→ Problem requirements
Retype each of the following lines precisely, keeping their order, wording, numbers and spacing unchanged.

↓

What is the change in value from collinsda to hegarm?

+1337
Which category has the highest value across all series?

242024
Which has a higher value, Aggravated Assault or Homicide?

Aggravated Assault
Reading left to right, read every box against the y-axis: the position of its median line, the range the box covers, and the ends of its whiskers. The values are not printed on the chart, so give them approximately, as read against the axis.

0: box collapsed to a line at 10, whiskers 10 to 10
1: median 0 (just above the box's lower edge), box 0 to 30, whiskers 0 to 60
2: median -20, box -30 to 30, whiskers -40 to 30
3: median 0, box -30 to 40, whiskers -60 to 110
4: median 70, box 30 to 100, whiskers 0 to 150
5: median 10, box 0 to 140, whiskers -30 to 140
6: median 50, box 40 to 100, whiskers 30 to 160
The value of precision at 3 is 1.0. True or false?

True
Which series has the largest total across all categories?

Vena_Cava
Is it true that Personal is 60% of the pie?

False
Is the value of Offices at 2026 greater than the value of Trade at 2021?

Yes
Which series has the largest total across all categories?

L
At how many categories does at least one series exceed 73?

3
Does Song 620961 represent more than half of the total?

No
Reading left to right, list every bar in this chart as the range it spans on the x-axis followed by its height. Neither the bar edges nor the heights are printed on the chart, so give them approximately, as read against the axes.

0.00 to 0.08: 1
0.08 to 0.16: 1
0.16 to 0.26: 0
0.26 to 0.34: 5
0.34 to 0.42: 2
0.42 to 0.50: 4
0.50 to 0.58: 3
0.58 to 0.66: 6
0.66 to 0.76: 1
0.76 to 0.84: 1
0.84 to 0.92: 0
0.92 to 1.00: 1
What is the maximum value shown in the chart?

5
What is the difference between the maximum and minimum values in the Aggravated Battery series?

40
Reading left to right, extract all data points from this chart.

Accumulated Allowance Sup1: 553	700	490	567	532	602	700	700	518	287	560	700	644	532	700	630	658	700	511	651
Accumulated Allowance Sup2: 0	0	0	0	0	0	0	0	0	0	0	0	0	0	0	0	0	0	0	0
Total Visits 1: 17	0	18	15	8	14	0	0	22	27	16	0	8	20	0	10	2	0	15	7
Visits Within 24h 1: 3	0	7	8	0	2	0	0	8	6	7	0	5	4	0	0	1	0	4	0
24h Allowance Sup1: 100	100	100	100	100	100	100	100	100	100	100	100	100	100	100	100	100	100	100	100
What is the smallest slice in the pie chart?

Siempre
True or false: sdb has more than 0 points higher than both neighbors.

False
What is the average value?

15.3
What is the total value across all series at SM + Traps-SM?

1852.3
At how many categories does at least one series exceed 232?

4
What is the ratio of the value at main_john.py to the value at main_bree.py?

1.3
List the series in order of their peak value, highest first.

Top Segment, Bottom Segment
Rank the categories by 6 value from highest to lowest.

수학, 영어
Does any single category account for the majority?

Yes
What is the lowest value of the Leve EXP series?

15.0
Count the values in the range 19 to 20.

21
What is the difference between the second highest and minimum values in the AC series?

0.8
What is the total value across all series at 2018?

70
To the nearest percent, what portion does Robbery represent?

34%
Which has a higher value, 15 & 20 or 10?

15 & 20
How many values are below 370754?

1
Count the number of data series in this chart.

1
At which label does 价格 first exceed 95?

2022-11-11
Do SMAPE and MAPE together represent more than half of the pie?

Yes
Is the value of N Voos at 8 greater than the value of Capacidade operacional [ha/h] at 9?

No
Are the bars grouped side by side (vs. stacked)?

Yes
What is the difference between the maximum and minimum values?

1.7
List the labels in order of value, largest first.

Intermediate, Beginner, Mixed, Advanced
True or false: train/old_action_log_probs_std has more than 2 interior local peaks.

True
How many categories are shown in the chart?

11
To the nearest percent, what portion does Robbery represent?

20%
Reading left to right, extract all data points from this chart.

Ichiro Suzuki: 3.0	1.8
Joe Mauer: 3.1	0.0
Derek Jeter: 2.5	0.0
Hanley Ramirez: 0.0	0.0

↑

→ Output of the task
What is the change in value from collinsda to hegarm?

+1337
Which category has the highest value across all series?

242024
Which has a higher value, Aggravated Assault or Homicide?

Aggravated Assault
Reading left to right, read every box against the y-axis: the position of its median line, the range the box covers, and the ends of its whiskers. The values are not printed on the chart, so give them approximately, as read against the axis.

0: box collapsed to a line at 10, whiskers 10 to 10
1: median 0 (just above the box's lower edge), box 0 to 30, whiskers 0 to 60
2: median -20, box -30 to 30, whiskers -40 to 30
3: median 0, box -30 to 40, whiskers -60 to 110
4: median 70, box 30 to 100, whiskers 0 to 150
5: median 10, box 0 to 140, whiskers -30 to 140
6: median 50, box 40 to 100, whiskers 30 to 160
The value of precision at 3 is 1.0. True or false?

True
Which series has the largest total across all categories?

Vena_Cava
Is it true that Personal is 60% of the pie?

False
Is the value of Offices at 2026 greater than the value of Trade at 2021?

Yes
Which series has the largest total across all categories?

L
At how many categories does at least one series exceed 73?

3
Does Song 620961 represent more than half of the total?

No
Reading left to right, list every bar in this chart as the range it spans on the x-axis followed by its height. Neither the bar edges nor the heights are printed on the chart, so give them approximately, as read against the axes.

0.00 to 0.08: 1
0.08 to 0.16: 1
0.16 to 0.26: 0
0.26 to 0.34: 5
0.34 to 0.42: 2
0.42 to 0.50: 4
0.50 to 0.58: 3
0.58 to 0.66: 6
0.66 to 0.76: 1
0.76 to 0.84: 1
0.84 to 0.92: 0
0.92 to 1.00: 1
What is the maximum value shown in the chart?

5
What is the difference between the maximum and minimum values in the Aggravated Battery series?

40
Reading left to right, extract all data points from this chart.

Accumulated Allowance Sup1: 553	700	490	567	532	602	700	700	518	287	560	700	644	532	700	630	658	700	511	651
Accumulated Allowance Sup2: 0	0	0	0	0	0	0	0	0	0	0	0	0	0	0	0	0	0	0	0
Total Visits 1: 17	0	18	15	8	14	0	0	22	27	16	0	8	20	0	10	2	0	15	7
Visits Within 24h 1: 3	0	7	8	0	2	0	0	8	6	7	0	5	4	0	0	1	0	4	0
24h Allowance Sup1: 100	100	100	100	100	100	100	100	100	100	100	100	100	100	100	100	100	100	100	100
What is the smallest slice in the pie chart?

Siempre
True or false: sdb has more than 0 points higher than both neighbors.

False
What is the average value?

15.3
What is the total value across all series at SM + Traps-SM?

1852.3
At how many categories does at least one series exceed 232?

4
What is the ratio of the value at main_john.py to the value at main_bree.py?

1.3
List the series in order of their peak value, highest first.

Top Segment, Bottom Segment
Rank the categories by 6 value from highest to lowest.

수학, 영어
Does any single category account for the majority?

Yes
What is the lowest value of the Leve EXP series?

15.0
Count the values in the range 19 to 20.

21
What is the difference between the second highest and minimum values in the AC series?

0.8
What is the total value across all series at 2018?

70
To the nearest percent, what portion does Robbery represent?

34%
Which has a higher value, 15 & 20 or 10?

15 & 20
How many values are below 370754?

1
Count the number of data series in this chart.

1
At which label does 价格 first exceed 95?

2022-11-11
Do SMAPE and MAPE together represent more than half of the pie?

Yes
Is the value of N Voos at 8 greater than the value of Capacidade operacional [ha/h] at 9?

No
Are the bars grouped side by side (vs. stacked)?

Yes
What is the difference between the maximum and minimum values?

1.7
List the labels in order of value, largest first.

Intermediate, Beginner, Mixed, Advanced
True or false: train/old_action_log_probs_std has more than 2 interior local peaks.

True
How many categories are shown in the chart?

11
To the nearest percent, what portion does Robbery represent?

20%
Reading left to right, extract all data points from this chart.

Ichiro Suzuki: 3.0	1.8
Joe Mauer: 3.1	0.0
Derek Jeter: 2.5	0.0
Hanley Ramirez: 0.0	0.0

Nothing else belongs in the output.